• What is needed:
Your output should be the line with "监督：空间计算和眼睛的演化" and all following lines of the data below, through the end, repeated exactly.

Saved entries:
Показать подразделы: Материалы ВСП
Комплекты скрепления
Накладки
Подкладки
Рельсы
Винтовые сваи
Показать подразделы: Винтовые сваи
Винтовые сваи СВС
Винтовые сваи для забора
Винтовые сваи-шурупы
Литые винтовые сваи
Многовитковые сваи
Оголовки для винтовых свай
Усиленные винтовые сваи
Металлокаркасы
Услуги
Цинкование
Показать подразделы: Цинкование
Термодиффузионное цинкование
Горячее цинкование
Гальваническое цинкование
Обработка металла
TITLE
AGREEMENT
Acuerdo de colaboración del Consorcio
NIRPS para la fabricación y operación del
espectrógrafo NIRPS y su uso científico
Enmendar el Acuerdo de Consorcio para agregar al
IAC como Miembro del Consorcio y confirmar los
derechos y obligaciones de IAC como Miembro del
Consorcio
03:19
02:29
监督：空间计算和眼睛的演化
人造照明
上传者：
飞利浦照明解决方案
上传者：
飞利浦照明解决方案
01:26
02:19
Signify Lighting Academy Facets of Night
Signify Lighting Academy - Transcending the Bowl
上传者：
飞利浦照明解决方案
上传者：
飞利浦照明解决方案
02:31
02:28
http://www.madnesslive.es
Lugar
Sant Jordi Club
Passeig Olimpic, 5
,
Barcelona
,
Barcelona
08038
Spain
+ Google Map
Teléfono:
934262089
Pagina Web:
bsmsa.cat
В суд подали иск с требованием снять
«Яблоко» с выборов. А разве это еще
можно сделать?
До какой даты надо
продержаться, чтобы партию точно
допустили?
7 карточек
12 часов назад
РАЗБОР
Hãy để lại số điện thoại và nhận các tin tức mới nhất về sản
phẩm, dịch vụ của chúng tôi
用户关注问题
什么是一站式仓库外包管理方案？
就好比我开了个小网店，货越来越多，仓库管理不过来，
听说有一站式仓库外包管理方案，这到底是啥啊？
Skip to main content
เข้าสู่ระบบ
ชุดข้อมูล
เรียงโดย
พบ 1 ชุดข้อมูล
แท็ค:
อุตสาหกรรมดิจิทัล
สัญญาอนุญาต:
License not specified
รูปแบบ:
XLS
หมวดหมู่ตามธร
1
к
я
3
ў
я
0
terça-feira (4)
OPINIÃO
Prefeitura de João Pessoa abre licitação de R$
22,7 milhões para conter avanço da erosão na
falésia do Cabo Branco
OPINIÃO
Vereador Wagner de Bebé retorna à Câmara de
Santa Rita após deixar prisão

• Task response:
监督：空间计算和眼睛的演化
人造照明
上传者：
飞利浦照明解决方案
上传者：
飞利浦照明解决方案
01:26
02:19
Signify Lighting Academy Facets of Night
Signify Lighting Academy - Transcending the Bowl
上传者：
飞利浦照明解决方案
上传者：
飞利浦照明解决方案
02:31
02:28
http://www.madnesslive.es
Lugar
Sant Jordi Club
Passeig Olimpic, 5
,
Barcelona
,
Barcelona
08038
Spain
+ Google Map
Teléfono:
934262089
Pagina Web:
bsmsa.cat
В суд подали иск с требованием снять
«Яблоко» с выборов. А разве это еще
можно сделать?
До какой даты надо
продержаться, чтобы партию точно
допустили?
7 карточек
12 часов назад
РАЗБОР
Hãy để lại số điện thoại và nhận các tin tức mới nhất về sản
phẩm, dịch vụ của chúng tôi
用户关注问题
什么是一站式仓库外包管理方案？
就好比我开了个小网店，货越来越多，仓库管理不过来，
听说有一站式仓库外包管理方案，这到底是啥啊？
Skip to main content
เข้าสู่ระบบ
ชุดข้อมูล
เรียงโดย
พบ 1 ชุดข้อมูล
แท็ค:
อุตสาหกรรมดิจิทัล
สัญญาอนุญาต:
License not specified
รูปแบบ:
XLS
หมวดหมู่ตามธร
1
к
я
3
ў
я
0
terça-feira (4)
OPINIÃO
Prefeitura de João Pessoa abre licitação de R$
22,7 milhões para conter avanço da erosão na
falésia do Cabo Branco
OPINIÃO
Vereador Wagner de Bebé retorna à Câmara de
Santa Rita após deixar prisão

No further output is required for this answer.